RF: As with any new technology, there are many opportunities to use AI to benefit an organisation. With AI the difference is that everybody in the organisation – from the boardroom to the classroom – will benefit from understanding how and why it works and the kind of problems it can help solve (and where it is not the right solution!). Alongside thinking about specific organisation problems, look at the opportunity for the leadership team to learn about the principles and the potential, and spread that interest to others. As the use of AI becomes democratised and more people are able to develop their own AI infused solutions, you’ll need to help your teams stay focused on solving real problems, and not get stuck or side-tracked on niche projects. Retaining students, or making learning more accessible for international students, are real problems that AI can be applied to and which can have institution wide (or sector-wide) impact
TE: You said Dynamics 365 can be a “game-changer” for business of all sizes. Can you elaborate on this?
RF: In education, as with other sectors, the journey of a student can often mean jumping between organisational silos. And we expect the student to be the one making the journey. With Dynamics 365 there’s a chance to follow the whole student’s lifecycle, and to deal with them as an individual right across the organisation, because every element of their journey can be recorded and managed in one place. The prospective student becomes the applicant who becomes the first year student, and so on. Having all that information in one place makes it possible to treat them as an individual, and join together their journey. And it avoids them having to move between half a dozen departments to get an answer to a simple question, because every staff member can have the full picture.

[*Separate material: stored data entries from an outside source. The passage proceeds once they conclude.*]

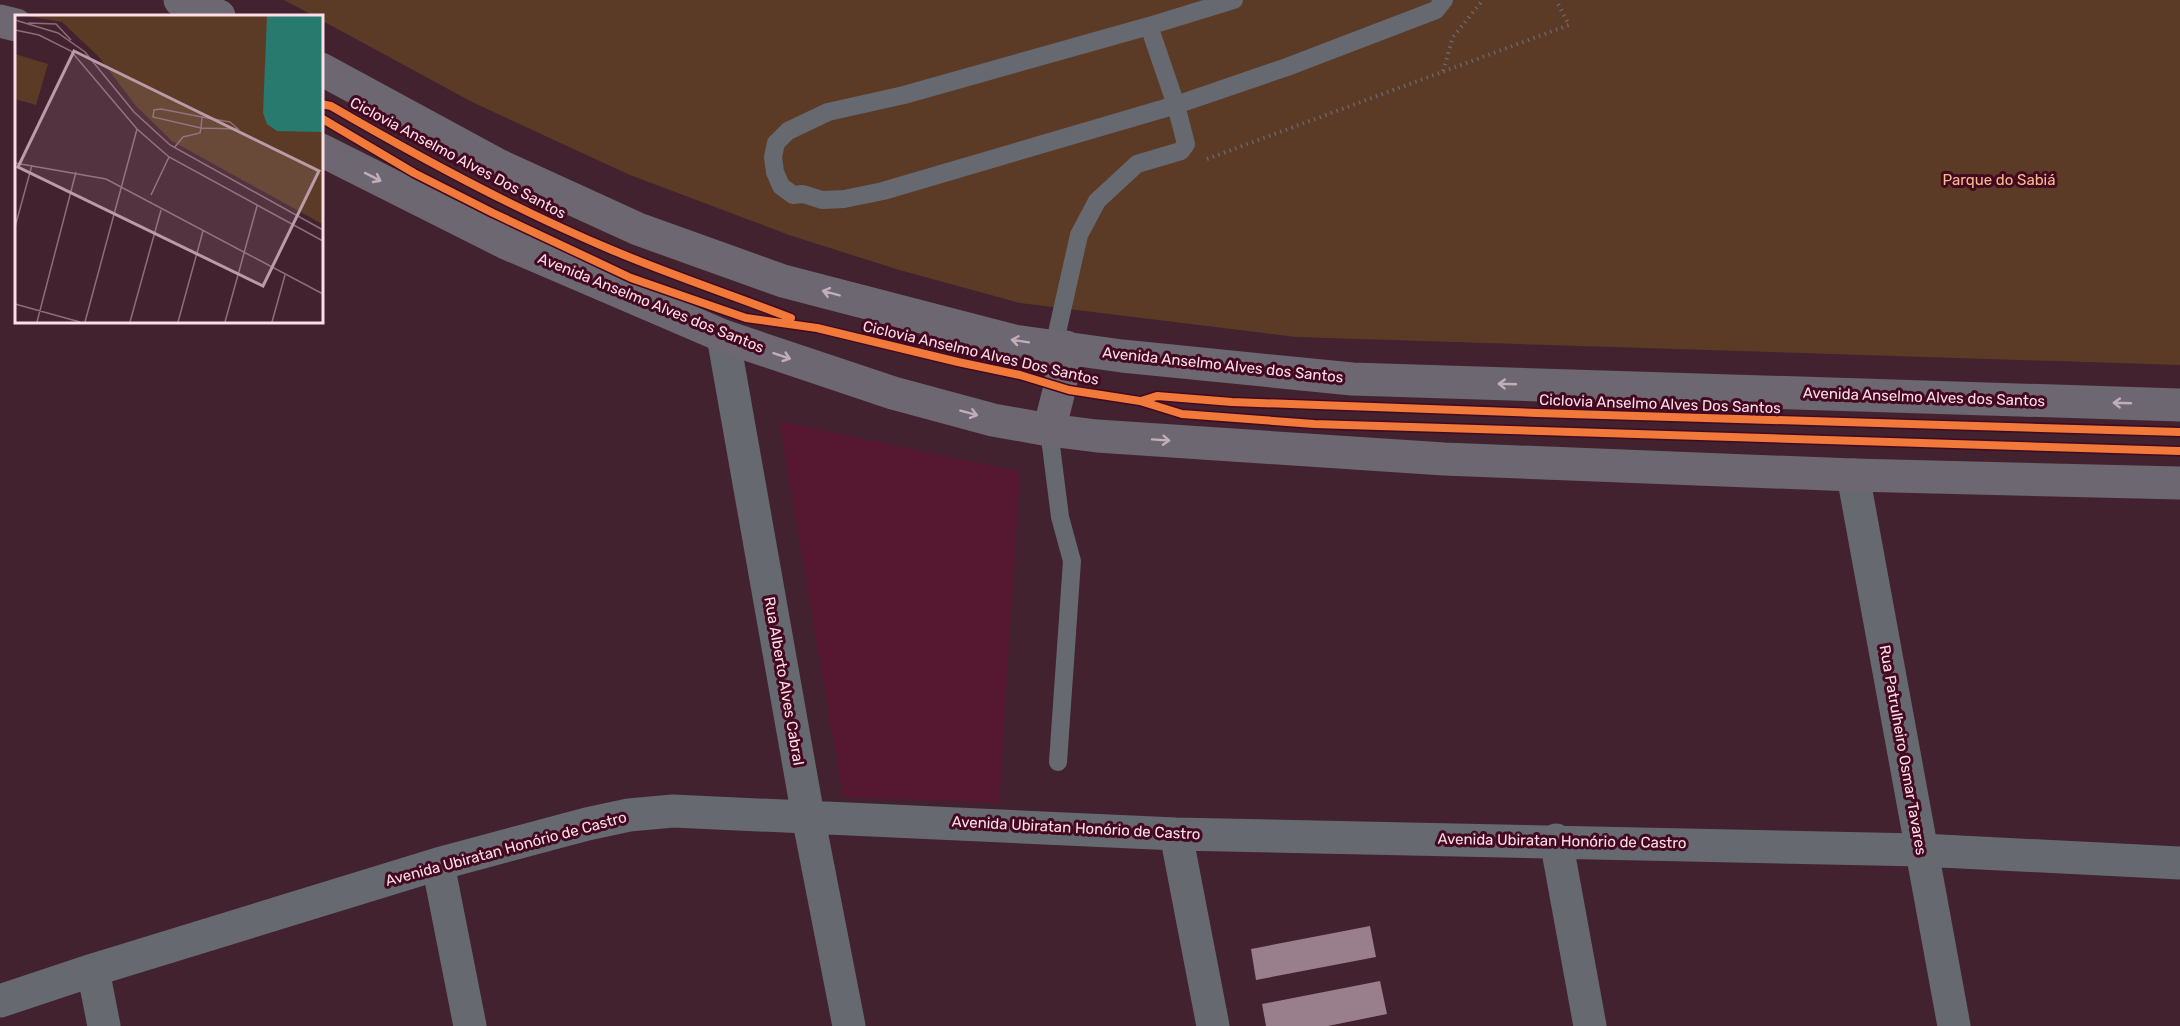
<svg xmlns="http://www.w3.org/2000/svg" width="2180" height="1026" viewBox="0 0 2180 1026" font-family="Rubik,sans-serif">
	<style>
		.built { fill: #561831 }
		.green { fill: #5b3b25 }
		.building { fill: #997e8c }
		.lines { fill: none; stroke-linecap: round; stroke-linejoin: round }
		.path { stroke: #6c636a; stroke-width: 4; stroke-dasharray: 1.5 4.5; stroke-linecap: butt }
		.lane { stroke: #666970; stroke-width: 18 }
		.street { stroke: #666970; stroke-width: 33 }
		.primary { stroke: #6c6771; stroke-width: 33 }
		.cycleway-casing { stroke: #430921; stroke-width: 11 }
		.cycleway { stroke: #f17a3a; stroke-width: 8 }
		.oneway { stroke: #c3aeb7 }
		.labels { text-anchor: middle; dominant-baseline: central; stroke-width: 6; stroke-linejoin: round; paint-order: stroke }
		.street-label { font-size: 15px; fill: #fddee6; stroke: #430921 }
		.park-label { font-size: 15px; fill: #f9bd8b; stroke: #430921 }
		.inset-road { fill: none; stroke: #8c6d78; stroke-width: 1.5 }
		.view { fill: #bb9ca6; fill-opacity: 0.15; stroke: #bb9ca6; stroke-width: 3 }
		.inset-edge { fill: none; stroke: #fddee6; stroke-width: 3 }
	</style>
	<rect width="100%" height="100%" fill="#41222e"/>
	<path class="built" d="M779 421 1020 472 999 803 843 797Z"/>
	<path class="green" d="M284 0H2180V365L1296 337 1020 303 896 269 789 235 630 175 472 102 321 20V16H314Z"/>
	<path class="building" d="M1370 926 1376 957 1256 980 1251 949Z
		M1380 981 1387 1014 1328 1026H1266L1262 1004Z"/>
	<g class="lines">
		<path class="path" d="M1443 71 1453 37 1483 0
			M1207 159 1569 25 1556 0"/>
		<path class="lane" d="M1149 26 1176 105 883 191 844 199 822 200 803 194 793 195 781 186 775 172 773 157 776 143 788 131 828 112 904 95Z
			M1149 26 1234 0
			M1054 346 1079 235 1097 201 1137 164 1181 151 1186 144 1176 105 1287 67 1436 10 1444 0
			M1049 430 1060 517 1072 561 1058 762"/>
		<path class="street" d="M723 336 808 816 849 1026
			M1853 475 1954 1026
			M1176 834 1213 1026
			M1556 840 1590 1026
			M438 864 470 1026
			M93 970 104 1026
			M0 1001 93 970 438 864 587 824 629 815 673 811 1176 834 1921 850 2180 863"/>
		<path class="primary" d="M180 0 219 16
			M0 21 16 25
			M321 69 498 165 638 229 783 281 1014 341 1122 356 1352 379 2180 405
			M321 150 506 243 723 336 893 393 993 420 1049 430 1097 436 1444 459 1853 475 2180 483
			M1049 430 1060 387 1066 347"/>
		<defs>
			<path id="cycleway" d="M321 104 331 106C422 159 514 209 612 250 671 275 732 295 791 318
				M321 118 414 173 493 213 631 278 746 318 817 328 958 362 1020 375 1069 390 1140 401 1182 414 1314 424 2180 451
				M1141 401 1157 396 1232 402 1537 413 2180 432"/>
		</defs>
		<use href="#cycleway" class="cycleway-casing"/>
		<use href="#cycleway" class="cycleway"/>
	</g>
	<defs><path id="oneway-shaft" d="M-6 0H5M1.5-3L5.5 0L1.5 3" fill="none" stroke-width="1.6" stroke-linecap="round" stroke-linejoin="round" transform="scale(1.5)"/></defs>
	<g class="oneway">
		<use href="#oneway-shaft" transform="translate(373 177) rotate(27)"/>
		<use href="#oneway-shaft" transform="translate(831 293) rotate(-165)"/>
		<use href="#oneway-shaft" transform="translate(1020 341) rotate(-171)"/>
		<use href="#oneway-shaft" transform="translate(782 356) rotate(19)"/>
		<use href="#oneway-shaft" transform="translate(1507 384) rotate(-178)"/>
		<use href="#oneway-shaft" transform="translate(2122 403) rotate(-178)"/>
		<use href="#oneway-shaft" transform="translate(969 413) rotate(15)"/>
		<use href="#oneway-shaft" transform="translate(1161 440) rotate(4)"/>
	</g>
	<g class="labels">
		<g class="street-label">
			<text transform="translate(458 158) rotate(28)">Ciclovia Anselmo Alves Dos Santos</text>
			<text transform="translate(651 303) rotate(22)">Avenida Anselmo Alves dos Santos</text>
			<text transform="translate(981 353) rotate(13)">Ciclovia Anselmo Alves Dos Santos</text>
			<text transform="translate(1223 365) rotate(6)">Avenida Anselmo Alves dos Santos</text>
			<text transform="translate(1924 397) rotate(2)">Avenida Anselmo Alves dos Santos</text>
			<text transform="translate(1660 404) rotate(2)">Ciclovia Anselmo Alves Dos Santos</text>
			<text transform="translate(784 681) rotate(80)">Rua Alberto Alves Cabral</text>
			<text transform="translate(1903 750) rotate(80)">Rua Patrulheiro Osmar Tavares</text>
			<text transform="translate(1076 828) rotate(3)">Avenida Ubiratan Honório de Castro</text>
			<text transform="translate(1562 841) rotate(1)">Avenida Ubiratan Honório de Castro</text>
			<text transform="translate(506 849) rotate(-15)">Avenida Ubiratan Honório de Castro</text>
		</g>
		<g class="park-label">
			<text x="1999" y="180">Parque do Sabiá</text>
		</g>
	</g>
	<g transform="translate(15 15)">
		<rect width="308" height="308" fill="#41222e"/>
		<path d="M12 1H307V209L157 126 121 91 83 41 47 7ZM0 39 33 49 21 90 0 84Z" fill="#5b3b25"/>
		<path d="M252 1H307V117L262 116 252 109 248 98Z" fill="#287a6f"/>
		<path class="inset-road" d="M0 5 43 18 70 37 119 97 155 130 308 215M13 8 41 9 56 25M0 15 24 20 56 36 122 114 154 142 308 226M146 94 187 102 186 113 138 102 139 95ZM159 133 168 122 185 118 186 113 223 114 215 107 187 102M0 148 91 164 308 279M136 180 154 142M0 212 17 150M0 289 65 307M22 307 61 157M70 307 122 114M115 307 146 195M163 307 188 216M210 307 242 191M257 307 270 260"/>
		<path class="view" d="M59 36 304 156 248 271 3 152Z"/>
		<rect width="308" height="308" class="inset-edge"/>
	</g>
</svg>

TE: Moving forward, in what ways will Microsoft be building on the impactful work it is doing in the space of AI and education to ensure that the higher education space realises the significant benefits of infusing this technology into teaching and learning frameworks?
RF: The way that Dr Kellermann has used AI technology to lead change, and personalise learning, for his students is a world-leading example of new ways of teaching. Working with Dr Kellermann, we’ve been able to modify our products to make it easier for these leading edge ideas to be created and integrated into the technology that teachers already have in the classroom. The easier we can make this, then the more teachers and lecturers will be able to give their students similar experiences. We can make technology more accessible, and our professional development leaders can help other teaching staff to develop its use in their own teaching.